Monday, March 23, 2015

Post Event Letdown

I assume this happens to people in other vocations and not just to pastors. You go to a conference, hear all sorts of exciting and wonderful ideas, and dream of all the ways you will use them upon your return home. But then you get back, the excitement recedes, and gradually things go back to "normal." In my case, last week's Next Church conference also included inspiring worship (I assume this would not be typical for other vocations.), and we pastors often don't get to do much actual worshiping. But as things get back to "normal," this, too, can seem a long way off and and a long time ago.

The Next Church conference planners took this into account and are planning local followup sessions. I'll be interested to see how this may help us to put into practice some things we learned at the conference. I hope it works. If so it may help with a similar problem that seems to have become pattern in many local congregations.

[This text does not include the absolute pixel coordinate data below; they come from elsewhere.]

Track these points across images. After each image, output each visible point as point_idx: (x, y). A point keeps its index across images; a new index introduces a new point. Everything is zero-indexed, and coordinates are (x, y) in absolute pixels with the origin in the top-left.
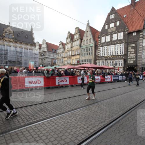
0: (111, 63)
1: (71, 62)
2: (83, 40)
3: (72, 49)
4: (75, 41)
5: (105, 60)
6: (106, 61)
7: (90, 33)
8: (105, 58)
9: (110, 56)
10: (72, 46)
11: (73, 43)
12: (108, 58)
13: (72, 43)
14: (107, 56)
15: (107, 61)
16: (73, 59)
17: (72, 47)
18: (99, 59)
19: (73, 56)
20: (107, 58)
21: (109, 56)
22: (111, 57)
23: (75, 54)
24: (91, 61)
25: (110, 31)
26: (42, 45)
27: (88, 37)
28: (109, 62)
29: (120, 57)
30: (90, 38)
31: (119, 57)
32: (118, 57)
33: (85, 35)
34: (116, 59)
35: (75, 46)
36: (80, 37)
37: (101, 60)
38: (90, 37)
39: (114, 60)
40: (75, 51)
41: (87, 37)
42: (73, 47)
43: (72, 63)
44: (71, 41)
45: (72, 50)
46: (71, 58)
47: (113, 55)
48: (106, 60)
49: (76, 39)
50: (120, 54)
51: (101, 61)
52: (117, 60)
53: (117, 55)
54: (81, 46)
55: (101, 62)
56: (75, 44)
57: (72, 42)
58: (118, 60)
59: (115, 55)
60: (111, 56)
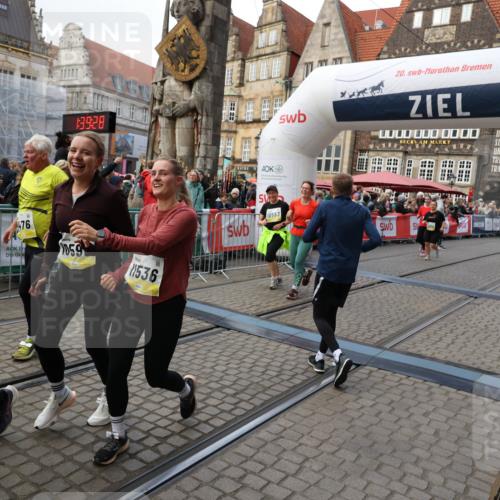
0: (427, 168)
1: (234, 152)
2: (305, 58)
3: (243, 94)
4: (258, 57)
5: (401, 154)
6: (404, 159)
7: (342, 35)
8: (401, 148)
9: (423, 140)
10: (242, 78)
11: (248, 64)
12: (413, 146)
13: (243, 66)
14: (412, 139)
15: (408, 158)
16: (243, 138)
17: (241, 84)
18: (378, 148)
19: (243, 122)
20: (410, 149)
21: (418, 140)
22: (427, 145)
23: (257, 117)
24: (337, 155)
25: (429, 37)
27: (327, 50)
28: (416, 162)
29: (462, 146)
30: (339, 56)
31: (458, 146)
32: (454, 147)
33: (315, 38)
34: (449, 155)
35: (258, 80)
36: (286, 44)
37: (386, 154)
38: (339, 49)
39: (440, 157)
40: (258, 102)
41: (323, 46)
42: (248, 85)
43: (237, 157)
44: (240, 55)
45: (240, 96)
46: (235, 132)
47: (437, 137)
48: (406, 153)
49: (268, 50)
50: (462, 137)
51: (385, 157)
52: (452, 159)
53: (452, 140)
54: (291, 82)
55: (385, 162)
56: (258, 71)
57: (243, 60)
58: (457, 158)
59: (443, 137)
60: (429, 140)
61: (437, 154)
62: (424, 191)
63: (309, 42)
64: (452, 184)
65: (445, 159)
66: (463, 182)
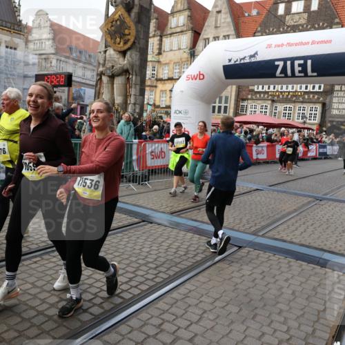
0: (287, 112)
1: (155, 100)
2: (204, 35)
3: (161, 60)
4: (171, 34)
5: (270, 102)
6: (272, 106)
7: (229, 20)
8: (270, 97)
9: (285, 92)
10: (160, 49)
11: (164, 39)
12: (278, 96)
13: (161, 40)
14: (277, 91)
15: (275, 105)
16: (161, 91)
17: (160, 53)
18: (254, 97)
19: (161, 80)
20: (276, 98)
21: (281, 92)
22: (287, 96)
23: (170, 76)
24: (226, 102)
25: (289, 21)
26: (34, 31)
27: (219, 30)
28: (280, 107)
29: (311, 96)
30: (225, 34)
31: (309, 97)
32: (306, 97)
33: (210, 22)
34: (302, 102)
35: (171, 50)
36: (191, 25)
37: (259, 102)
38: (227, 29)
39: (297, 104)
40: (171, 66)
41: (216, 27)
42: (164, 54)
43: (157, 103)
44: (159, 33)
45: (159, 62)
46: (156, 87)
47: (294, 90)
48: (273, 101)
49: (179, 30)
50: (312, 90)
51: (259, 104)
52: (305, 105)
53: (304, 92)
54: (194, 52)
55: (259, 107)
56: (171, 43)
57: (161, 36)
58: (308, 104)
59: (298, 90)
60: (289, 92)
61: (294, 102)
62: (285, 127)
63: (206, 24)
64: (305, 123)
65: (300, 105)
66: (312, 121)
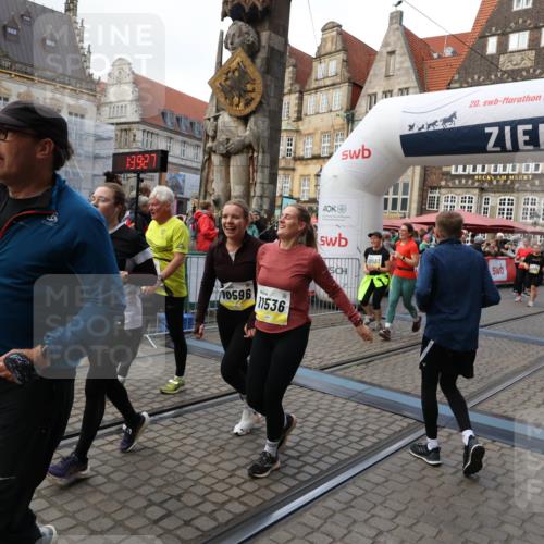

Very often, Sunday worship can work a bit like the conferences I attend. It can be inspiring and stimulating, but the energy doesn't really carry over into life outside the church. Interestingly enough, I heard David Lose speak at a regional Next Church gathering about how church as "concert hall" didn't seem to be working very well. Even when the worship is top notch, inspiring, creative, and more, it often doesn't impact daily life much. In that sense it becomes like going to a play, or a concert, or a movie. It may be wonderful and enriching, but it doesn't necessarily do anything to shape people to live as God's people in the world.

I worry a little about trying to make worship into something utilitarian, but still, if worship moves us yet doesn't inspire us to take any actions, to live differently in the world, is it what it should be?

Worship, of course, is something we offer to God, and in that sense it is not primarily about us getting something from it. That said, any genuine encounter with God is surely transformational. Meeting and hearing God as we worship should direct us in some way. It should call us to more faithful lives. It should  help form us as disciples of Jesus. But does it?

I worry that as the church has struggled in recent decades, we've tried harder and harder to do great worship. Often we've succeeded, but church attendance continues to plummet. Have we turned church into an event that is moving, entertaining, inspiring, thought provoking, and any number of perfectly good things, but somehow stopped helping people live out their faith beyond the church? If so, what sort of followup sessions do we need? Or do we need to think about worship differently altogether?